MERS-CoV (Middle East Respiratory Syndrome Coronavirus) is a viral respiratory illness first reported in Saudi Arabia in 2012. It is caused by a coronavirus called MERS-CoV. Most people who have been confirmed to have MERS-CoV infection developed severe acute respiratory illness. They had fever, cough, and shortness of breath. More than 30% of these people died.
So far, all the cases have been linked to seven countries in the Arabian Peninsula. This virus has spread from ill people to others through close contact, such as caring for or living with an infected person. However, there is no evidence of sustained spreading in community settings.
On May 2, 2014, the first U.S. case of MERS was confirmed in a traveler from Saudi Arabia to the U.S. (more)
People with pre-existing health conditions (comorbidities) or weakened immune systems may be more likely to become infected with, or have a severe case of, MERS.
MERS-CoV has been shown to spread between people who are in close contact. Transmission from infected patients to healthcare personnel has also been observed.
Healthcare professionals should evaluate for MERS-CoV infection based on CDC guidelines. (more)
Many people confirmed to have MERS-CoV infection have had severe acute respiratory illness.
Infected people have spread the virus to others through close contact, such as to people who were caring for or living with them. There is no definitive evidence of sustained spreading of MERS-CoV in the community.
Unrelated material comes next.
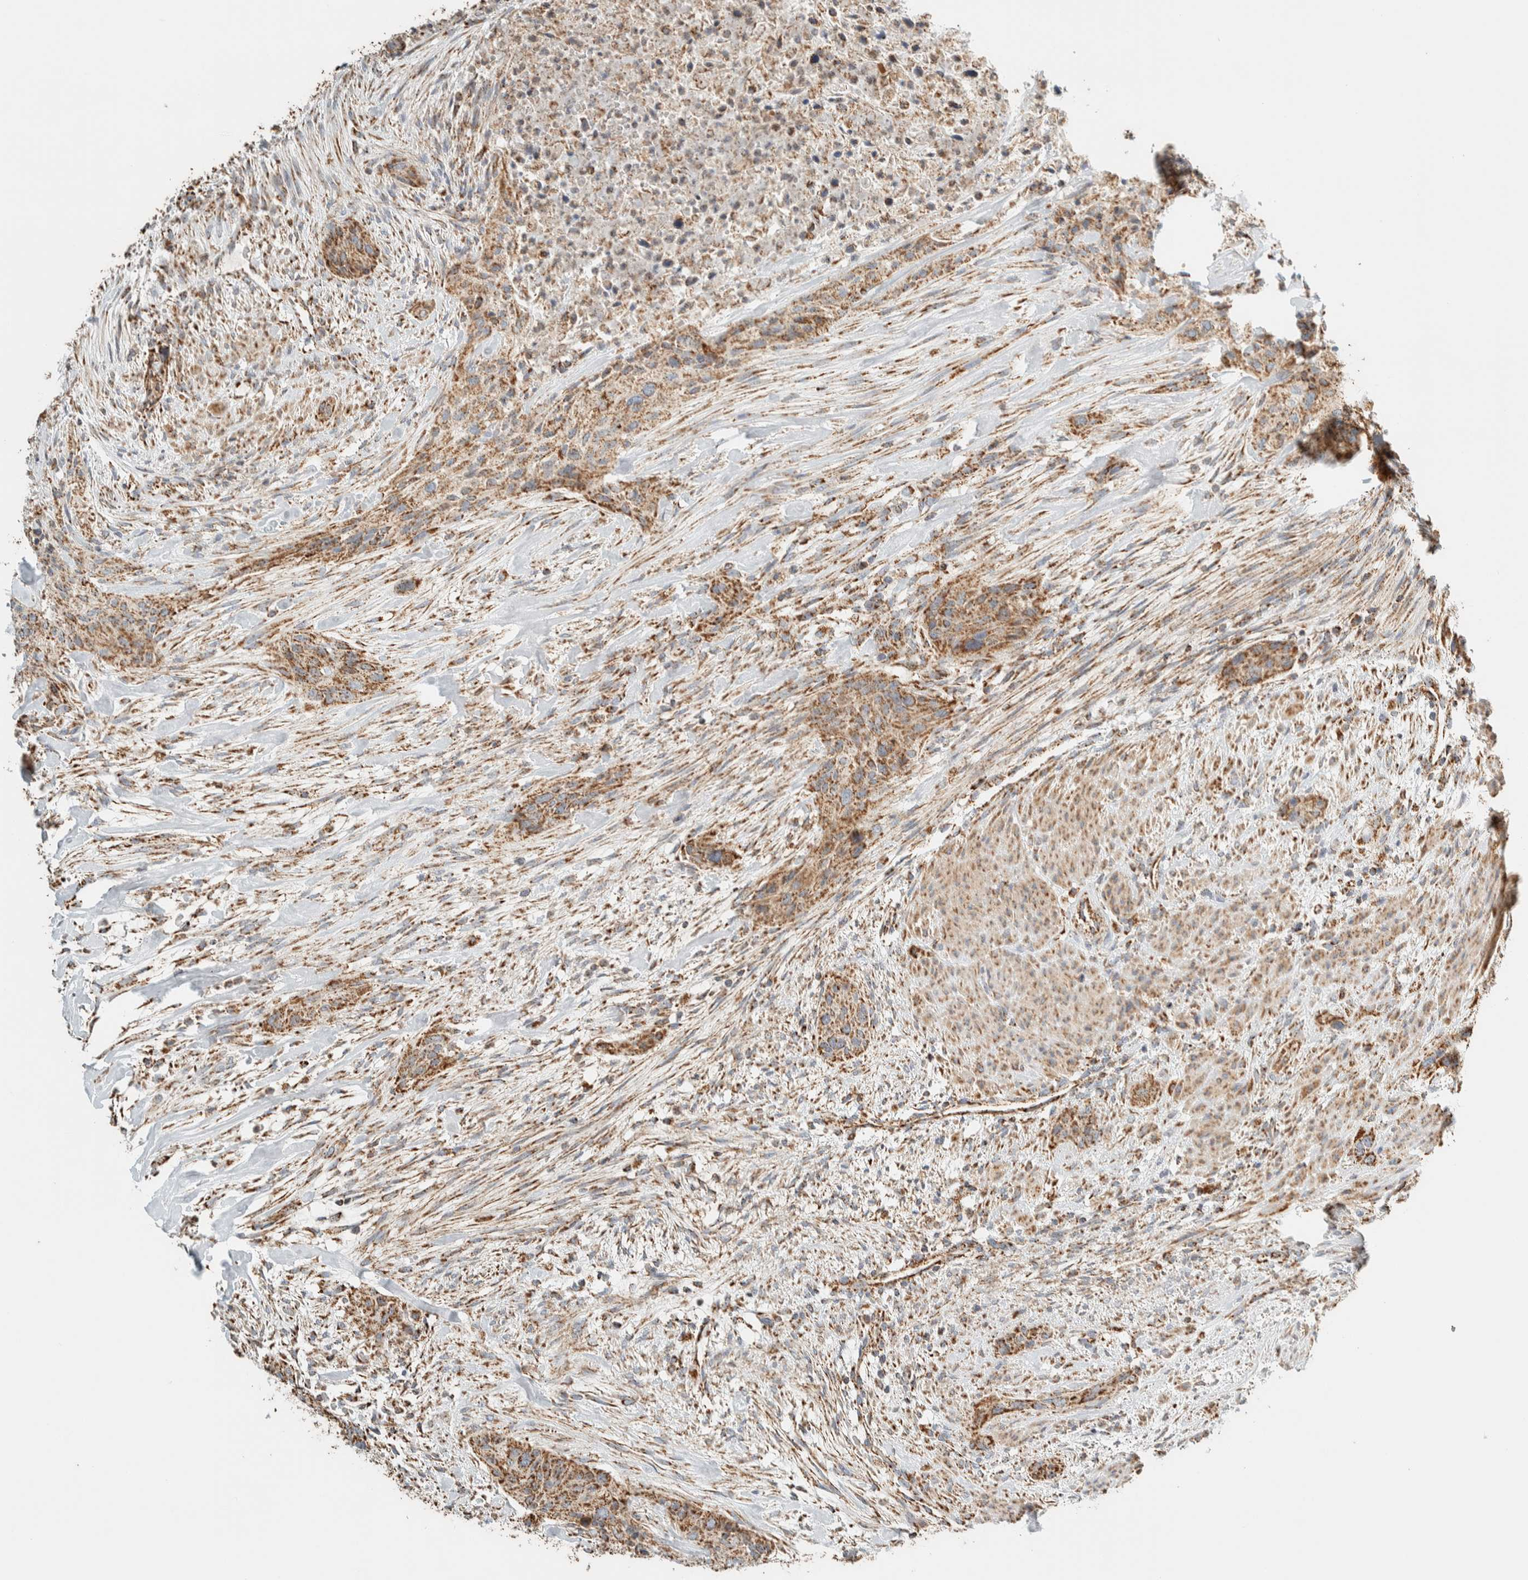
{"staining": {"intensity": "moderate", "quantity": ">75%", "location": "cytoplasmic/membranous"}, "tissue": "urothelial cancer", "cell_type": "Tumor cells", "image_type": "cancer", "snomed": [{"axis": "morphology", "description": "Urothelial carcinoma, High grade"}, {"axis": "topography", "description": "Urinary bladder"}], "caption": "High-power microscopy captured an IHC image of high-grade urothelial carcinoma, revealing moderate cytoplasmic/membranous staining in about >75% of tumor cells.", "gene": "ZNF454", "patient": {"sex": "male", "age": 35}}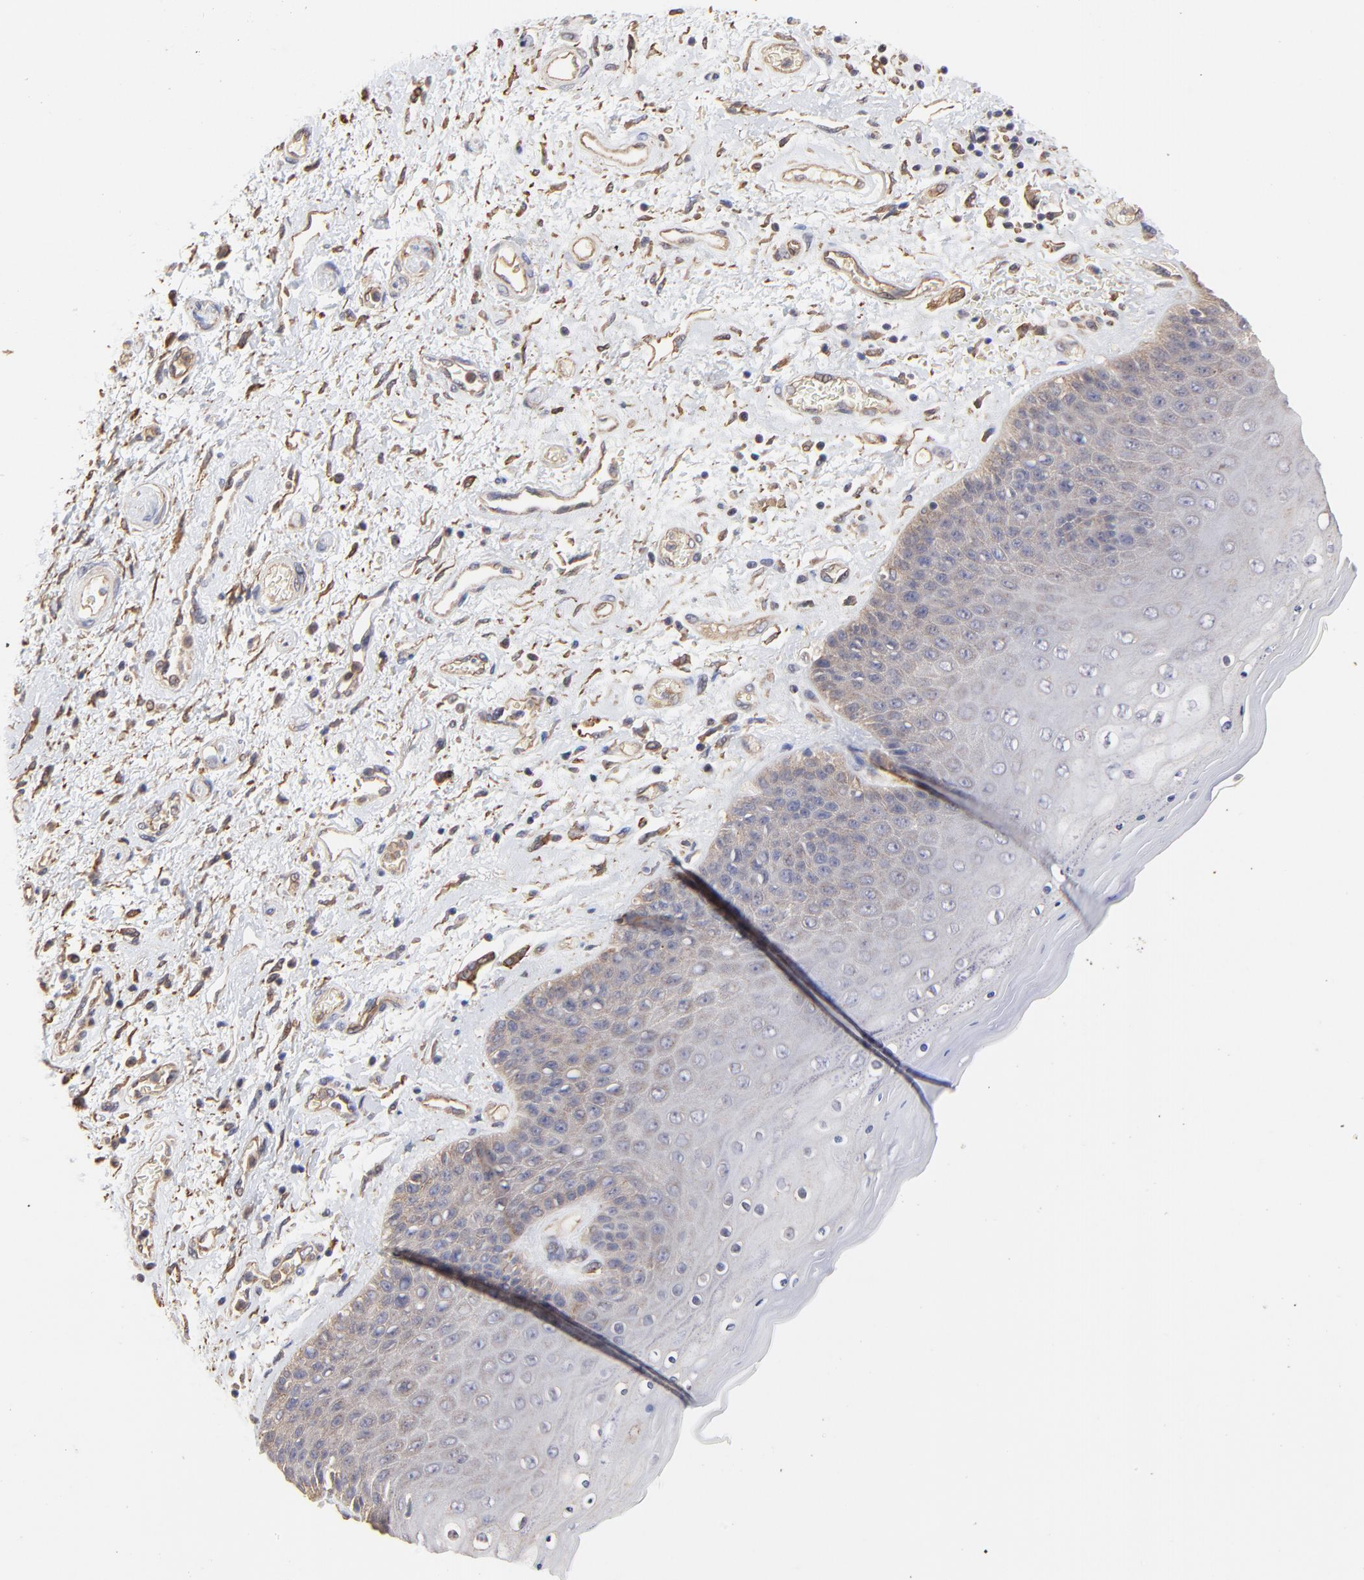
{"staining": {"intensity": "weak", "quantity": "25%-75%", "location": "cytoplasmic/membranous"}, "tissue": "skin", "cell_type": "Epidermal cells", "image_type": "normal", "snomed": [{"axis": "morphology", "description": "Normal tissue, NOS"}, {"axis": "topography", "description": "Anal"}], "caption": "High-magnification brightfield microscopy of normal skin stained with DAB (3,3'-diaminobenzidine) (brown) and counterstained with hematoxylin (blue). epidermal cells exhibit weak cytoplasmic/membranous staining is seen in about25%-75% of cells. (IHC, brightfield microscopy, high magnification).", "gene": "ARMT1", "patient": {"sex": "female", "age": 46}}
The U.S. Centers for Disease Control and Prevention (CDC) advises Americans to help protect themselves from respiratory illnesses by washing hands often, avoiding close contact with people who are sick, avoid touching their eyes, nose and/or mouth with unwashed hands, and disinfecting frequently touched surfaces.
Travelers who are going to the area are advised to follow standard precautions, such as hand washing and avoiding contact with people who are ill. Before traveling to the Arabian Peninsula, also refer to the CDC's Travelers' Health guidance and recommendations.
Federal, state, and local health officials are taking action to minimize the risk of spread of the virus. The Indiana hospital where the first U.S. case was diagnosed in May of 2014 is using full precautions to avoid exposure within the hospital and among healthcare professionals and other people interacting with the patient, as recommended by the CDC.
The Interim Guidance for Preventing MERS-CoV from Spreading in Homes and Communities provides guidance for anyone who gets evaluated for MERS-CoV infection after a possible exposure, as well as for all MERS-CoV patients' caregivers, household members, and close contacts for protecting themselves against exposure and infection.
In July 2013, the CDC posted checklists and resource lists for healthcare facilities and providers to assist with preparing to implement infection control precautions for MERS-CoV. As part of the prevention and control measures, officials are reaching out to close contacts to provide guidance about monitoring their health.
Lab tests (polymerase chain reaction or PCR) for MERS-CoV are available at state health departments, CDC, and some international labs. Otherwise, MERS-CoV tests are not routinely available. There are a limited number of commercial tests available, but these are not FDA-approved.
Anyone who develops fever and cough or shortness of breath within 14 day after traveling from countries in or near the Arabian Peninsula should see their doctor and let them know where they traveled. There is no specific antiviral treatment recommended for MERS-CoV infection; medical care can help relieve symptoms. For severe cases, current treatment includes care to support vital organ functions.